**SELECTED TEXT:**
--------------------------------

HackerOne users: Testing against this community violates our program's Terms of Service and will result in your bounty being denied.

VanillaHtmlFormatter: how to customize, add attributes and class

Is there a way to extend this class or utilize its public functions in my own plugin/themehook?

In one case I had to edit this core file to achieve some things.

core/class.vanillahtmlformatter.php


These two settings would awesome in Vanilla: and the ability to use wildcard for allowed_attributes and allowed_classes. IIRC, right now, there only exists deny_attribute

«1

Comments

  • charrondevcharrondev Developer Lead (PHP, JS) Montreal Vanilla Staff

    I would support a PR adding addAllowedClasses(array $classes) and removeAllowedClasses(array $classes) to VanillaHtmlFormatter .

    Then you could configure it in container_init

  • SOLUTION!

    @charrondev here is an idea, after studying htmlawed a bit it seems it is quite a little bit achievable rocket science after all.

    It turns out I might not need allowed_attributes, because deny_attributes, actually doubles as both allow and deny according to the official documentation. And vanillaHtmlFormatter already begs the setting from config.php

    // $Configuration['Garden']['Html']['BlockedAttributes'] = "-data-, -href, -style";
    

    $attributes = c('Garden.Html.BlockedAttributes', 'on*, target, download');


    created new settings for config.php

    $Configuration['Garden']['Html']['ClassedElements'] = ["a"]; //only link tag is allowed classname
    $Configuration['Garden']['Html']['AllowedClasses'] = ["float-left"]; //only float-left will ever be allowed as a classname for any tag
    // $Configuration['Garden']['Html']['ExtraAllowedClasses'] = [];
    
    

    As for anyone's needs for classes, I suggest the spec function be a little smarter like thus. And this allows the user to place all required settings in config.php

    //core/class.vanillahtmlformatter.php
    
    //make the spec function smarter and more in line with the Vanilla way of pulling settings from config.php(!??!)
    private function spec() {
        static $spec;
        if ($spec === null) {
            $allowedClasses = c('Garden.Html.AllowedClasses', $this->allowedClasses); //<-added (defaults to the hardcoded list in this file)
            $extraAllowedClasses = c('Garden.Html.ExtraAllowedClasses', []); //<-added (defaults to nothing)
            $classedElements = c('Garden.Html.ClassedElements', $this->classedElements); //<-added (defaults to the hardcoded list in this file
            $spec = [];
            // $allowedClasses = implode('|', array_merge($this->allowedClasses, $this->extraAllowedClasses)); //removed
            // foreach ($this->classedElements as $tag) { //<-removed
            $allowedClasses = implode('|', array_merge($allowedClasses, $extraAllowedClasses)); //<-added
            foreach ($classedElements as $tag) { //<-added
                if (!array_key_exists($tag, $spec) || !is_array($spec[$tag])) {
                    $spec[$tag] = [];
                }
                if (!array_key_exists('class', $spec[$tag])) {
                    $spec[$tag]['class'] = [];
                }
                $spec[$tag]['class']['oneof'] = $allowedClasses;
            }
        }
        return $spec;
    }
    


    Cheers. Should this make into a PR?

  • edited August 2019
    // A lot of damage can be done by hackers with these attributes.

--------------------------------

**DATA SHOWN:**
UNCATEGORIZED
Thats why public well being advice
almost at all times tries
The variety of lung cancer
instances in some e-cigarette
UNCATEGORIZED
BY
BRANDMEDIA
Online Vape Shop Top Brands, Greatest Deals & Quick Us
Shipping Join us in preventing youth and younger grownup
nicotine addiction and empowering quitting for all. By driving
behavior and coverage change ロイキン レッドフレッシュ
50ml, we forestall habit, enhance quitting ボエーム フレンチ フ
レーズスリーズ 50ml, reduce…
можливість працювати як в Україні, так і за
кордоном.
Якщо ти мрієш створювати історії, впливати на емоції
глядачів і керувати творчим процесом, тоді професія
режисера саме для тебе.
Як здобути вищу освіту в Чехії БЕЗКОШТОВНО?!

--------------------------------

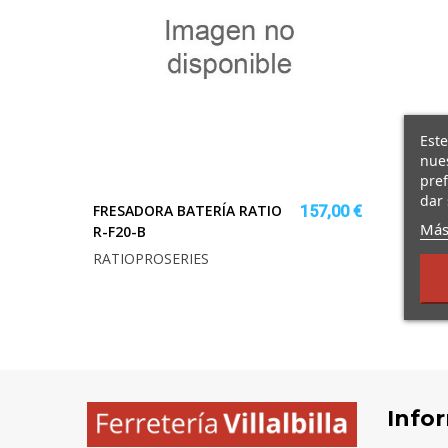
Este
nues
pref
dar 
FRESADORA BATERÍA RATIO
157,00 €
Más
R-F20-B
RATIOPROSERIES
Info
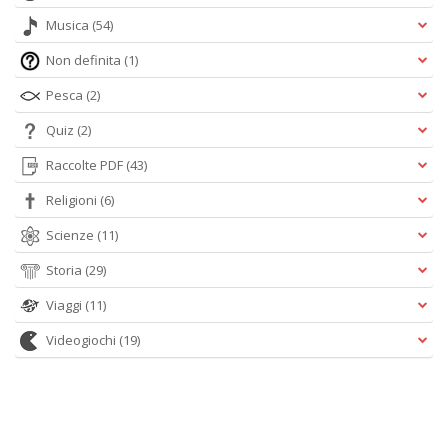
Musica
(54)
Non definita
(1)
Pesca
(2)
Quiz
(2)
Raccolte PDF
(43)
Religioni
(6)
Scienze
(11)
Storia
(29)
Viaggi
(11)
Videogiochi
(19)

--------------------------------

**WHAT TO WORK ON:**
**A.** Report how many lines of the records contain the word "quitting".
**B.** Write the next part of the forum thread about customizing VanillaHtmlFormatter, picking up after its final line.

**RESPONSES FOR EACH TASK:**
**A.** 2

**B.**
    $config['deny_attribute'] .= ',style,class'; //<_remove this
    

    Of course the above must be gotten rid of. Because right now it mistakenly and invalidates this setting ...

    $Configuration['Garden']['Html']['BlockedAttributes'] = "etc";
    

    htmlawed library seems very particular about its value


    At some point it would be totally awesome if this setting is stored in config.php

    $config = [
        'anti_link_spam' => ['`.`', ''],
        'balance' => 1,
        'cdata' => 0,
        'comment' => 1,
        'css_expression' => 1,
        'deny_attribute' => $attributes,
        'direct_list_nest' => 1,
        'elements' => '*-applet-button-embed-fieldset-form-iframe-input-legend-link-object-optgroup-option-script-select-style-textarea',
        'keep_bad' => 0,
        'schemes' => 'classid:clsid; href: aim, feed, file, ftp, gopher, http, https, irc, mailto, news, nntp, rapidminer, sftp, ssh, telnet; style: nil; *:file, http, https', // clsid allowed in class
        'unique_ids' => 1,
        'valid_xhtml' => 0
    ];
    
  • R_JR_J Ex-Fanboy Munich Admin

    I do not agree that this should all be in the config. I would like to see only those values in the config that people like to configure quite often or that should have visible configuration option. If this is something which is rarely used, I'd say there are better options. Look at the Advanced Editor, here is a snippet:

           // Let plugins and themes override the defaults.
           $this->EventArguments['actions'] = &$allowedEditorActions;
           $this->EventArguments['colors'] = &$fontColorList;
           $this->EventArguments['format'] = &$fontFormatOptions;
           $this->EventArguments['font'] = &$fontFamilyOptions;
           $this->fireEvent('toolbarConfig');
    

    You can see that the configuration of this plugin has been done completely "internally" but by firing an event "at the right place", users could expand it to change the options the editor shows.


    I guess that's why charrondev suggested the "setter"-like methods. Adding two methods to the class does change nothing, really nothing in the current flow but gives you configuration options. I think this is very elegant.

  • charrondevcharrondev Developer Lead (PHP, JS) Montreal Vanilla Staff

    @donshakespeare We've been looking into replacing the main configuration with JSON for some time (and we already do on our infrastructure) so I think we'd prefer to reduce the logic in the config itself. PRs are definitely accepted, but it would be better if they were more narrowly tailored, with the logic living in the class instead of in the config file.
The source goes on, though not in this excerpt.